Getting Started with Python crawlers

Source: Internet
Author: User

Bishi is to do crawler-related, originally wanted to write with Java, also wrote a few reptiles, one of which is to crawl NetEase cloud music user information, climbed about more than 1 million, the effect is not too satisfied. Before I heard that Python was strong, I wanted to try it with Python, and I didn't use Python before. So, learning while climbing, learning while climbing. Don't say much nonsense, get to the point.
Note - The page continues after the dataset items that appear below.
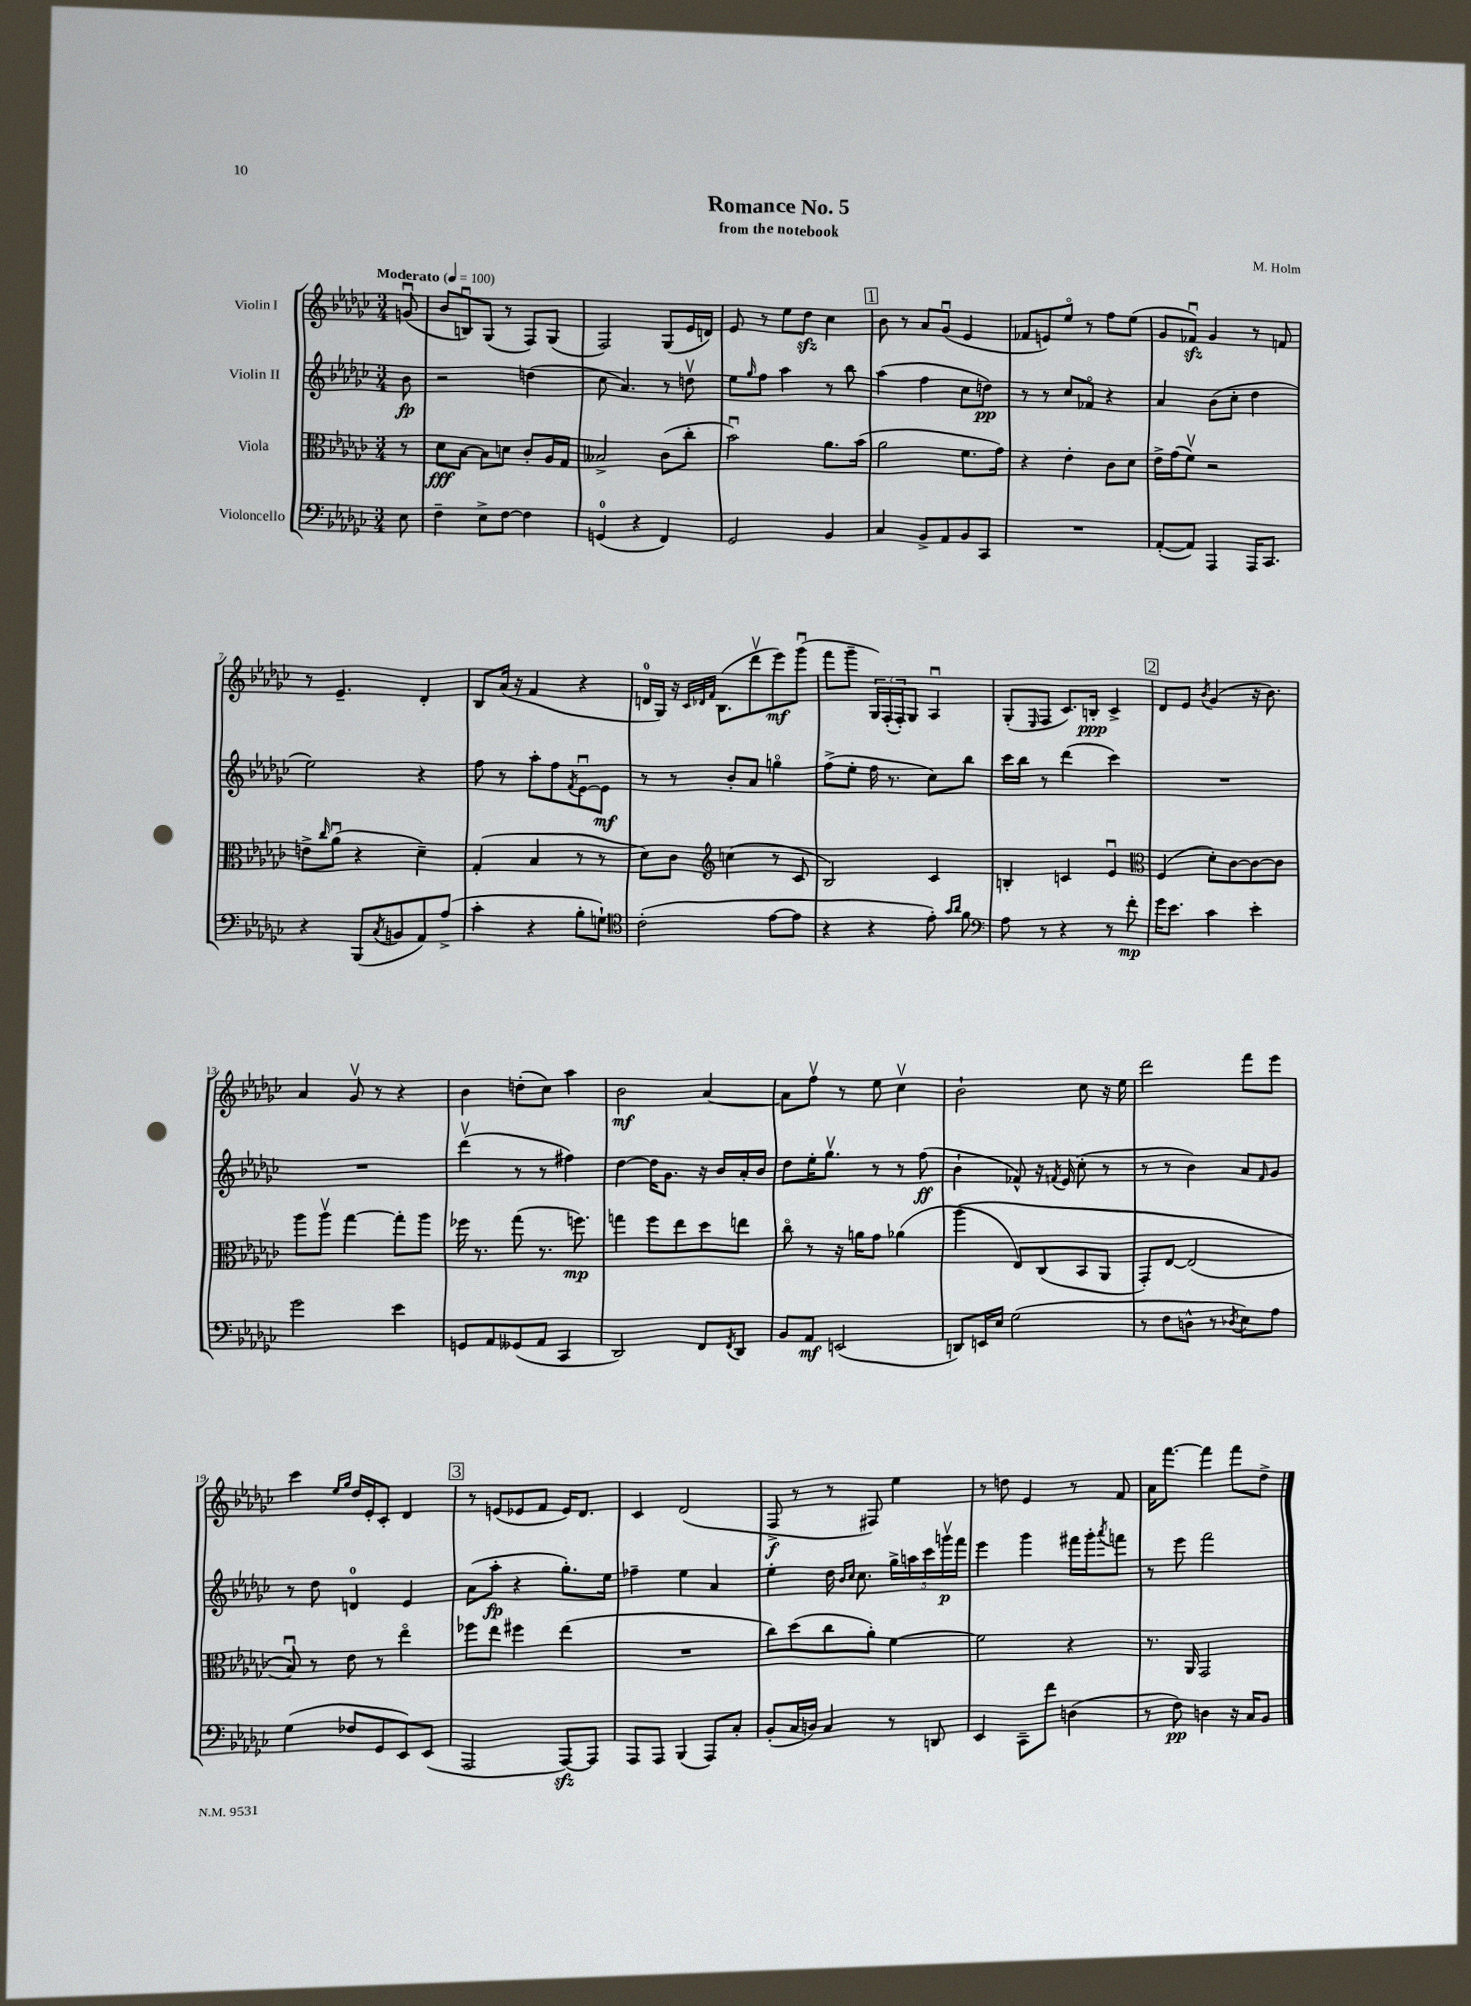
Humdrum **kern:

**kern	**kern	**kern	**kern
*staff4	*staff3	*staff2	*staff1
*clefF4	*clefC3	*clefG2	*clefG2
*k[b-e-a-d-g-c-]	*k[b-e-a-d-g-c-]	*k[b-e-a-d-g-c-]	*k[b-e-a-d-g-c-]
*M3/4	*M3/4	*M3/4	*M3/4
*MM100	*MM100	*MM100	*MM100
8E-\	8r	8b-\	(8gu/
=	=	=	=
4F~\	8d-\L	2r	8b-/L
.	[8B-\J	.	8Bu/)
8E-^\L	8B-\]L	.	(8G-/J
[8F\J	8d\J	.	8r
4F\]	8c-'/L	(4dd\	8F/L)
.	16A-/L	.	(8G-/J
.	16G-/JJ	.	.
=	=	=	=
(4GG/	2B--^/	8cc-\	2F/)
.	.	4.a-/)	.
4r	.	.	.
4FF/)	(8c-\L	8r	(8G-/L
.	8cc-'\J	8ddv\	16e-/L
.	.	.	16d/JJ)
=	=	=	=
2GG-/	2b-u\)	8ee-\L	8e-/
.	.	16qqgg-/	.
.	.	8ff\J	8r
.	.	4aa-\	8ee-\L
.	.	.	8dd-\J
4BB-/	8.a-\L	8r	4cc-\
.	.	8bb-\	.
.	(16b-\Jk	.	.
=	=	=	=
4C-/	2a-\	(4aa-\	8b-\
.	.	.	8r
8BB-^/L	.	4ff\	8a-/L
8AA-/	.	.	(8g-u/J
8BB-/	8.f\L	8cc-\L	4e-/
8CC-/J	.	8dd\J)	.
.	16g-\Jk)	.	.
=	=	=	=
2.r	4r	8r	8f-/L
.	.	8r	8e/)
.	4e-'\	8cc-/L	8ee-o/J
.	.	8f-o/J	8r
.	8c-\L	4r	8ff\L
.	8d-\J	.	(8ee-\J
=	=	=	=
([8AA-'/L	16e-^\LL	4a-/	8g-/L
.	(16g-\J	.	.
8AA-/]J)	8fv\J)	.	8f-u/J)
4AAA-/	2r	(8b-\L	4g-/
.	.	8cc-'\J	.
16AAA-/LK	.	4dd-\	8r
8.CC-/J	.	.	.
.	.	.	8f/
=	=	=	=
4r	8e^\L	2ee-\)	8r
.	16qqcc-/	.	.
.	(8a-u\J	.	4.e-~/
(8BBB-/L	4r	.	.
8qC-/	.	.	.
8BB/	.	.	.
8AA-/)	4d-~\)	4r	4d-'/
(8A-^/J	.	.	.
=	=	=	=
4c-'\	(4G-'/	8ff\	8B-/L
.	.	8r	(16a-/Jk
.	.	.	16r
4r	4B-/	8aa-'\L	4f/
.	.	8ff\	.
.	.	8qf/	.
8B-'\L	8r	[8e-u\	4r
8G`\J)	8r	8e-\]J	.
=	=	=	=
*clefC4	*	*	*
(2c-'\	8d-\L)	8r	16d/LL
.	.	.	16G-/JJ)
.	8c-\J	8r	16r
.	.	.	32qqc-/LLL
.	.	.	32qqd-/
.	.	.	32qqf/JJJ
.	.	.	(8.B-\L
*	*clefG2	*	*
.	(4cc\	8b-'/L	.
.	.	8a-/J	8ddd-v\
[8e-\L	8r	4ggo\	8eee-\)
8e-\]J	8c-/	.	(8ggg-u\J
=	=	=	=
4r	2B-/)	(8ff^\L	8fff\L
.	.	8ee-'\J	8ggg-~\J
4r	.	16ff\	24G-/LL)
.	.	.	(24F'/
.	.	8.r	.
.	.	.	24F'/J)
.	.	.	8G-/J
8e-'\)	4c-/	8cc-\L)	4A-u/
16qqg-/LL	.	.	.
16qqa-/JJ	.	.	.
8f\	.	8bb-\J	.
=	=	=	=
*clefF4	*	*	*
8A-\	4B'/	16ccc-\LL	(8G-'/L
.	.	16bb-\JJ	.
.	.	.	16qqE-/
8r	.	8r	8F/J
4r	4c/	(4ddd-\	8.c-/L)
.	.	.	16B'/Jk
8r	4e-u/	4ccc-\)	4c-^/
8f'\	.	.	.
=	=	=	=
*	*clefC3	*	*
16g-\LK	(4F/	2.r	8d-/L
8.e-\J	.	.	.
.	.	.	8e-/J
.	.	.	8qb-/
4c-\	8d-'\L)	.	(4g-/
.	[8c-\	.	.
4e-'\	8c-\_	.	16r
.	.	.	8.b-\)
.	8c-\]J	.	.
=	=	=	=
2g-\	8aa-\L	2.r	4a-/
.	8aa-v\J	.	.
.	[4gg-\	.	8g-v/
.	.	.	8r
4e-\	8gg-'\]L	.	4r
.	8aa-\J	.	.
=	=	=	=
8GG/L	16ff-\	(4ddd-v\	4b-\
.	8.r	.	.
8AA-/	.	.	.
(8GG--/	(8gg-\	8r	(8dd'\L
8AA-/J	8.r	8r	8cc-\J)
4CC-/	.	4ff#\)	4aa-\
.	8.ff\)	.	.
=	=	=	=
2DD-/)	4gg\	[4dd-\	2b-\
.	8ff\L	16dd-\]LK	.
.	.	8.g-\J	.
.	8ee-\	.	.
8FF/L	8dd-\	16r	[4a-/
.	.	16b-/LL	.
8qFF/	.	.	.
8DD-/J	8ee\J	16a-'/	.
.	.	16b-/JJ	.
=	=	=	=
8BB-/L	8cc-o\	8dd-\L	8a-\]L
8AA-/J	8r	16ee-'\K	8ffv\J
.	.	8.gg-v\J	.
(2EE/	16r	.	8r
.	16a\LK	.	.
.	8g-\J	8r	8ee-\
.	(4a-\	8r	4cc-v\
.	.	(8ff\	.
=	=	=	=
8DD/L)	&(4aa-\	4b-`\	2b-`\
16EE/L	.	.	.
16E-/JJ	.	.	.
(2G-\	8E-/L)	8f-^^/)	.
.	(8C-/	16r	.
.	.	8qf/	.
.	.	(16e-/	.
.	8BB-/	8cc-'\	8cc-\
.	8AA-/J	8r	16r
.	.	.	16ee-\
=	=	=	=
8r	8GG-'/L)	8r	2ddd-\
8F\L	[8E-/J	8r	.
8D^^\J	(2E-/]	4b-\)	.
8r	.	.	.
8qD-/	.	.	.
8E-\L)	.	8a-/L	8fff\L
.	.	16qqf/	.
8A-\J	.	8g-/J	8eee-\J
=	=	=	=
(4G-\	8B-u/)&)	8r	4ccc-\
.	8r	8dd-\	.
.	.	.	16qqee-/LL
.	.	.	16qqgg-/JJ
8F-/L	8e-\	4d/	16dd-/LL
.	.	.	16e-'/J
8GG-/	8r	.	8c-'/J
8EE-/)	4ee-o\	4e-/	4d-/
(8EE-/J	.	.	.
=	=	=	=
2AAA-/	8ff-\L	(8a-\L	8r
.	8ee-\J	8aa-'\J	(8e/L
.	4ff#\	4r	8e-/
.	.	.	8f/J
[8AAA-/L)	(4ee-\	8.gg-'\L)	16e-/LK)
.	.	.	8.d-/J
8AAA-/]J	.	.	.
.	.	16ee-\Jk	.
=	=	=	=
8AAA-/L	2.r	4ff-~\	4c-/
8AAA-/J	.	.	.
(4BBB-/	.	4ee-\	(2d-/
8AAA-/L)	.	4a-/	.
8C-'/J	.	.	.
=	=	=	=
(8BB-'/L	8cc-\L)	4ee-'\	8F^/
16C-/L	(8dd-\	.	8r
16D/JJ)	.	.	.
4C-/	8cc-\	16dd-\	8r
.	.	16qqb-/LL	.
.	.	16qqcc-/JJ	.
.	.	8.cc-\	.
.	8a-'\J)	.	8F#/)
8r	[4f\	20gg-^\LL	4ee-\
.	.	20aa\	.
.	.	20ccc-\	.
8DD/	.	.	.
.	.	20gggv\	.
.	.	20fff\JJ	.
=	=	=	=
4EE-/	2f\]	4eee-\	8r
.	.	.	8dd\
8CC-~\L	.	4ggg-\	4e-/
8f\J	.	.	.
(4D\	4r	16fff#\LL	8r
.	.	16ggg-'\J	.
.	.	8qaaa-/	.
.	.	8fff\J	8f/
=	=	=	=
8r	8.r	8r	16a-\LK
.	.	.	[8.fff\J
8F\)	.	8eee-\	.
.	16AA-/	.	.
4D\	2GG-/	2fff\	4fff\]
16r	.	.	8fff\L
16C-/LK	.	.	.
8BB-/J	.	.	8dd-^\J
==	==	==	==
*-	*-	*-	*-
1. The first is to get the target page, which is very simple for python.

#encoding =utf8
Import urllibres = Urllib.urlopen ("http://www.baidu.com") print Res.read ()

Run the results and open the Baidu page to view the same source code. Here are a few explanations for Python syntax.

A) import is the introduction of the meaning, Java is also used import,c/c++ with the include, the same role

b). Urllib This is the Python's own module, in the future when the development, if encountered their own needs of the function, Python comes with the module is not in the time, you can try to find on the Internet, such as the need to operate the MySQL database, this time Python is not self-contained, You can find mysqldb on the Internet, and then install the introduction on the line.

c). Res is a variable that is not declared like the Java,c language. Just write it when you use it.

d). Punctuation marks. Like Java,c these languages, each line of code followed by semicolons or other symbols, as the end of the flag, Python does not use the reverse will be wrong. Sometimes, however, punctuation marks, such as colons, are used in the back.

e). With regard to print, in python2.7, there is the print () function, and the print statement, basically the same function.

f). #注释

g). Encoding=utf8 represents the use of UTF8 encoding, which is especially useful when you have Chinese in your code.

2. Parse the retrieved elements of the webpage, get what you want, take the watercress for example, we want to get all the book names on this page (for learning communication only)

Http://www.douban.com/tag/%E5%B0%8F%E8%AF%B4/?focus=book

  

First get the page code:

#encoding =utf8import urllibres = Urllib.urlopen ("Http://www.douban.com/tag/%E5%B0%8F%E8%AF%B4/?focus=book") print Res.read ()

Get results, by analyzing the page source code (suggested with the Firefox browser, press F12, you can see the source code), you can locate the valid code as follows:

  

  

Here we begin to parse (here with BeautifulSoup, self-download installation), the basic process:

a). Narrow down, here we get all the books by id= "book"

b). Then through the class= "title", traverse all the titles.

The code is as follows:

#encoding =utf8import Urllibimport beautifulsoupres = Urllib.urlopen ("http://www.douban.com/tag/%E5%B0%8F%E8%AF%B4/ Focus=book ") soup = Beautifulsoup.beautifulsoup (res) Book_div = Soup.find (attrs={" id ":" book "}) Book_a = Book_ Div.findall (attrs={"class": "title"}) for book in book_a:    print book.string

Code Description:

a). Book_div get div tags via id=book

b). Book_a get all book a tags through class= "title"

c). For loop is a tag that traverses all BOOK_A

d). Book.string is the content in the output a label

The results are as follows:

  

3. Store the obtained data, such as write to the database, my database with MySQL, here is the example of MySQL (download install MYSQLDB module here do not narrate), write only how to execute an SQL statement

The code is as follows:

Connection = MySQLdb.connect (host= "* * *", user= "* * *", passwd= "* * *", db= "* * *", port=3306,charset= "UTF8") cursor = Connection.cursor () sql = "*******" sql_res = Cursor.execute (sql) Connection.commit () Cursor.close () Connection.close ()

Description

A). This code is the process of executing the SQL statement, which is handled differently for different SQL statements. For example, executing a SELECT statement, how do I get the result of execution, execute the UPDATE statement, and then fail. These are going to do it yourself.

b). When creating a database, be sure to pay attention to coding and recommend using UTF8

4. At this point, a simple crawler is complete. Then there are some strategies for anti-crawlers, such as using proxies to break through the IP traffic limit

Getting Started with Python crawlers

Related Article

Contact Us

The content source of this page is from Internet, which doesn't represent Alibaba Cloud's opinion; products and services mentioned on that page don't have any relationship with Alibaba Cloud. If the content of the page makes you feel confusing, please write us an email, we will handle the problem within 5 days after receiving your email.

If you find any instances of plagiarism from the community, please send an email to: info-contact@alibabacloud.com and provide relevant evidence. A staff member will contact you within 5 working days.

A Free Trial That Lets You Build Big!

Start building with 50+ products and up to 12 months usage for Elastic Compute Service

  • Sales Support

    1 on 1 presale consultation

  • After-Sales Support

    24/7 Technical Support 6 Free Tickets per Quarter Faster Response

  • Alibaba Cloud offers highly flexible support services tailored to meet your exact needs.